By Ariel Worthy
The Birmingham Times
Carol Rhoden’s mother died in 1995 at the age of 32. Her mother had breast cancer.
“[She] sat us down in May to tell us she had it, and she passed away that following October,” Rhoden said. “I was 15.”
Rhoden, now 38, is a physical education teacher at W.J. Christian Middle School.
Before her mother, Sandra Pullens, told the family about the cancer, Rhoden said her mother was more reserved.
“She would leave for work in the morning and normally would get off at 4 p.m., and we wouldn’t see her until that following day. She was sleeping a lot. She was withdrawn. I didn’t pay attention until she revealed that … she had breast cancer,” Rhoden said.
Still, her mother encouraged her family to live life to the fullest. Rhoden played basketball in high school at Fairfield Preparatory High School in 1998 and would travel to games, but she never worried about her mother because she believed she would live.
“When she needed help doing certain things, we were there. Even when it got bad and she wasn’t able to do anything for herself, I remember … believing that she was going to beat it. You could say I was naïve at 15 years old.
“I never thought I needed to stay home. [She’d tell me], ‘Go play your game.’ [We were] traveling, playing basketball, going outside; we weren’t up under her. We saw [how sick she was]—I also had a younger brother, who was five years old at the time—but we weren’t blind to what was going on. We just did what we could. It was heartbreaking to see my mom’s health deteriorate so fast.”
It was a lesson that life shouldn’t stop, Rhoden said: “It seems harsh, but it’s real.”
“I commend [my mother] for trying to give us some normalcy even though she was battling breast cancer.”
Rhoden’s mother had an aggressive form of cancer, and the lack of health insurance made it worse, “so trying to fight was a fight within itself because she didn’t have the means to be able to fight,” said Rhoden, who takes mammograms seriously.
“I see a breast specialist every six months now. She did an ultrasound and she explained to me that, because of my family history, it’s important to go through this.”
After Rhoden’s mother died, she and her siblings stayed with their grandmother.
“My grandmother did everything she could for us.
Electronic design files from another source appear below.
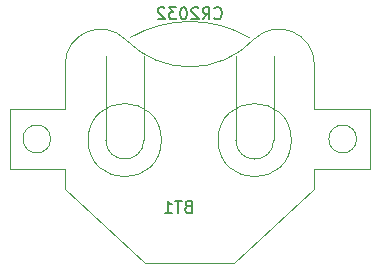
<source format=gbr>
%TF.GenerationSoftware,KiCad,Pcbnew,8.99.0-unknown-ce20689caf~181~ubuntu24.04.1*%
%TF.CreationDate,2024-12-06T11:41:52-05:00*%
%TF.ProjectId,nRF54L15_nPM2100_CR2032,6e524635-344c-4313-955f-6e504d323130,rev?*%
%TF.SameCoordinates,Original*%
%TF.FileFunction,AssemblyDrawing,Bot*%
%FSLAX46Y46*%
G04 Gerber Fmt 4.6, Leading zero omitted, Abs format (unit mm)*
G04 Created by KiCad (PCBNEW 8.99.0-unknown-ce20689caf~181~ubuntu24.04.1) date 2024-12-06 11:41:52*
%MOMM*%
%LPD*%
G01*
G04 APERTURE LIST*
%ADD10C,0.150000*%
%ADD11C,0.100000*%
G04 APERTURE END LIST*
D10*
X192095238Y-44759580D02*
X192142857Y-44807200D01*
X192142857Y-44807200D02*
X192285714Y-44854819D01*
X192285714Y-44854819D02*
X192380952Y-44854819D01*
X192380952Y-44854819D02*
X192523809Y-44807200D01*
X192523809Y-44807200D02*
X192619047Y-44711961D01*
X192619047Y-44711961D02*
X192666666Y-44616723D01*
X192666666Y-44616723D02*
X192714285Y-44426247D01*
X192714285Y-44426247D02*
X192714285Y-44283390D01*
X192714285Y-44283390D02*
X192666666Y-44092914D01*
X192666666Y-44092914D02*
X192619047Y-43997676D01*
X192619047Y-43997676D02*
X192523809Y-43902438D01*
X192523809Y-43902438D02*
X192380952Y-43854819D01*
X192380952Y-43854819D02*
X192285714Y-43854819D01*
X192285714Y-43854819D02*
X192142857Y-43902438D01*
X192142857Y-43902438D02*
X192095238Y-43950057D01*
X191095238Y-44854819D02*
X191428571Y-44378628D01*
X191666666Y-44854819D02*
X191666666Y-43854819D01*
X191666666Y-43854819D02*
X191285714Y-43854819D01*
X191285714Y-43854819D02*
X191190476Y-43902438D01*
X191190476Y-43902438D02*
X191142857Y-43950057D01*
X191142857Y-43950057D02*
X191095238Y-44045295D01*
X191095238Y-44045295D02*
X191095238Y-44188152D01*
X191095238Y-44188152D02*
X191142857Y-44283390D01*
X191142857Y-44283390D02*
X191190476Y-44331009D01*
X191190476Y-44331009D02*
X191285714Y-44378628D01*
X191285714Y-44378628D02*
X191666666Y-44378628D01*
X190714285Y-43950057D02*
X190666666Y-43902438D01*
X190666666Y-43902438D02*
X190571428Y-43854819D01*
X190571428Y-43854819D02*
X190333333Y-43854819D01*
X190333333Y-43854819D02*
X190238095Y-43902438D01*
X190238095Y-43902438D02*
X190190476Y-43950057D01*
X190190476Y-43950057D02*
X190142857Y-44045295D01*
X190142857Y-44045295D02*
X190142857Y-44140533D01*
X190142857Y-44140533D02*
X190190476Y-44283390D01*
X190190476Y-44283390D02*
X190761904Y-44854819D01*
X190761904Y-44854819D02*
X190142857Y-44854819D01*
X189523809Y-43854819D02*
X189428571Y-43854819D01*
X189428571Y-43854819D02*
X189333333Y-43902438D01*
X189333333Y-43902438D02*
X189285714Y-43950057D01*
X189285714Y-43950057D02*
X189238095Y-44045295D01*
X189238095Y-44045295D02*
X189190476Y-44235771D01*
X189190476Y-44235771D02*
X189190476Y-44473866D01*
X189190476Y-44473866D02*
X189238095Y-44664342D01*
X189238095Y-44664342D02*
X189285714Y-44759580D01*
X189285714Y-44759580D02*
X189333333Y-44807200D01*
X189333333Y-44807200D02*
X189428571Y-44854819D01*
X189428571Y-44854819D02*
X189523809Y-44854819D01*
X189523809Y-44854819D02*
X189619047Y-44807200D01*
X189619047Y-44807200D02*
X189666666Y-44759580D01*
X189666666Y-44759580D02*
X189714285Y-44664342D01*
X189714285Y-44664342D02*
X189761904Y-44473866D01*
X189761904Y-44473866D02*
X189761904Y-44235771D01*
X189761904Y-44235771D02*
X189714285Y-44045295D01*
X189714285Y-44045295D02*
X189666666Y-43950057D01*
X189666666Y-43950057D02*
X189619047Y-43902438D01*
X189619047Y-43902438D02*
X189523809Y-43854819D01*
X188857142Y-43854819D02*
X188238095Y-43854819D01*
X188238095Y-43854819D02*
X188571428Y-44235771D01*
X188571428Y-44235771D02*
X188428571Y-44235771D01*
X188428571Y-44235771D02*
X188333333Y-44283390D01*
X188333333Y-44283390D02*
X188285714Y-44331009D01*
X188285714Y-44331009D02*
X188238095Y-44426247D01*
X188238095Y-44426247D02*
X188238095Y-44664342D01*
X188238095Y-44664342D02*
X188285714Y-44759580D01*
X188285714Y-44759580D02*
X188333333Y-44807200D01*
X188333333Y-44807200D02*
X188428571Y-44854819D01*
X188428571Y-44854819D02*
X188714285Y-44854819D01*
X188714285Y-44854819D02*
X188809523Y-44807200D01*
X188809523Y-44807200D02*
X188857142Y-44759580D01*
X187857142Y-43950057D02*
X187809523Y-43902438D01*
X187809523Y-43902438D02*
X187714285Y-43854819D01*
X187714285Y-43854819D02*
X187476190Y-43854819D01*
X187476190Y-43854819D02*
X187380952Y-43902438D01*
X187380952Y-43902438D02*
X187333333Y-43950057D01*
X187333333Y-43950057D02*
X187285714Y-44045295D01*
X187285714Y-44045295D02*
X187285714Y-44140533D01*
X187285714Y-44140533D02*
X187333333Y-44283390D01*
X187333333Y-44283390D02*
X187904761Y-44854819D01*
X187904761Y-44854819D02*
X187285714Y-44854819D01*
X189835714Y-60714809D02*
X189692857Y-60762428D01*
X189692857Y-60762428D02*
X189645238Y-60810047D01*
X189645238Y-60810047D02*
X189597619Y-60905285D01*
X189597619Y-60905285D02*
X189597619Y-61048142D01*
X189597619Y-61048142D02*
X189645238Y-61143380D01*
X189645238Y-61143380D02*
X189692857Y-61191000D01*
X189692857Y-61191000D02*
X189788095Y-61238619D01*
X189788095Y-61238619D02*
X190169047Y-61238619D01*
X190169047Y-61238619D02*
X190169047Y-60238619D01*
X190169047Y-60238619D02*
X189835714Y-60238619D01*
X189835714Y-60238619D02*
X189740476Y-60286238D01*
X189740476Y-60286238D02*
X189692857Y-60333857D01*
X189692857Y-60333857D02*
X189645238Y-60429095D01*
X189645238Y-60429095D02*
X189645238Y-60524333D01*
X189645238Y-60524333D02*
X189692857Y-60619571D01*
X189692857Y-60619571D02*
X189740476Y-60667190D01*
X189740476Y-60667190D02*
X189835714Y-60714809D01*
X189835714Y-60714809D02*
X190169047Y-60714809D01*
X189311904Y-60238619D02*
X188740476Y-60238619D01*
X189026190Y-61238619D02*
X189026190Y-60238619D01*
X187883333Y-61238619D02*
X188454761Y-61238619D01*
X188169047Y-61238619D02*
X188169047Y-60238619D01*
X188169047Y-60238619D02*
X188264285Y-60381476D01*
X188264285Y-60381476D02*
X188359523Y-60476714D01*
X188359523Y-60476714D02*
X188454761Y-60524333D01*
D11*
%TO.C,BT1*%
X174750000Y-52450000D02*
X174750000Y-57550000D01*
X174750000Y-52450000D02*
X179450000Y-52450000D01*
X174750000Y-57550000D02*
X179450000Y-57550000D01*
X179450000Y-52450000D02*
X179450000Y-48700000D01*
X179450000Y-59200000D02*
X179450000Y-57550000D01*
X182900000Y-48000000D02*
X182900000Y-55100000D01*
X186100000Y-48000000D02*
X186100000Y-55100000D01*
X186250000Y-65500000D02*
X179450000Y-59200000D01*
X186250000Y-65500000D02*
X193750000Y-65500000D01*
X193750000Y-65500000D02*
X200550000Y-59200000D01*
X193900000Y-48000000D02*
X193900000Y-55100000D01*
X197100000Y-48000000D02*
X197100000Y-55100000D01*
X200550000Y-52450000D02*
X200550000Y-48710000D01*
X200550000Y-52450000D02*
X205250000Y-52450000D01*
X200550000Y-57550000D02*
X205250000Y-57550000D01*
X200550000Y-59200000D02*
X200550000Y-57550000D01*
X205250000Y-57550000D02*
X205250000Y-52450000D01*
X179450000Y-48700000D02*
G75*
G02*
X184623674Y-46632359I3000000J0D01*
G01*
X184969794Y-46410120D02*
G75*
G02*
X195030000Y-46410000I5030206J-8649880D01*
G01*
X186100000Y-55100000D02*
G75*
G02*
X182900000Y-55100000I-1600000J0D01*
G01*
X195449999Y-46549999D02*
G75*
G02*
X184648097Y-46651868I-5449999J5149999D01*
G01*
X195450001Y-46550001D02*
G75*
G02*
X200555410Y-48700000I2099999J-2149999D01*
G01*
X197100000Y-55100000D02*
G75*
G02*
X193900000Y-55100000I-1600000J0D01*
G01*
X178225000Y-55000000D02*
G75*
G02*
X175875000Y-55000000I-1175000J0D01*
G01*
X175875000Y-55000000D02*
G75*
G02*
X178225000Y-55000000I1175000J0D01*
G01*
X187600000Y-55100000D02*
G75*
G02*
X181400000Y-55100000I-3100000J0D01*
G01*
X181400000Y-55100000D02*
G75*
G02*
X187600000Y-55100000I3100000J0D01*
G01*
X198600000Y-55100000D02*
G75*
G02*
X192400000Y-55100000I-3100000J0D01*
G01*
X192400000Y-55100000D02*
G75*
G02*
X198600000Y-55100000I3100000J0D01*
G01*
X204125000Y-55000000D02*
G75*
G02*
X201775000Y-55000000I-1175000J0D01*
G01*
X201775000Y-55000000D02*
G75*
G02*
X204125000Y-55000000I1175000J0D01*
G01*
%TD*%
M02*

</source>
My heart goes out to her. She had taken on the role as mother,” she said. “Twenty years after my mother passed away, my grandmother passed away.”
Rhoden went on to become Miss Basketball in 1998, when she graduated from high school, and played at Auburn University until 2002. Today, in addition to using her hoops skills to coach middle schoolers, she uses basketball to raise awareness about breast cancer through efforts like Created 2 Hoop. At this year’s Brenda’s Brown Bosom Buddies (BBBB) Sistah Strut, Rhoden presented survivors—men and women—with pink basketballs to remind them of their victory.
“That ball represents, ‘Hey, we have to find a cure for this disease,’” she said. “When you look at people who are survivors, that’s that hope. More and more people are beating it, but more people are being diagnosed, as well.”
Rhoden also hosts Box Out Breast Cancer, a basketball tournament to raise awareness.
“My mom died on October 16, so this is a time where my antennae are up,” she said. “I’ve never had breast cancer myself, but to watch my mom deteriorate makes me want to let [people] know I am there for them.”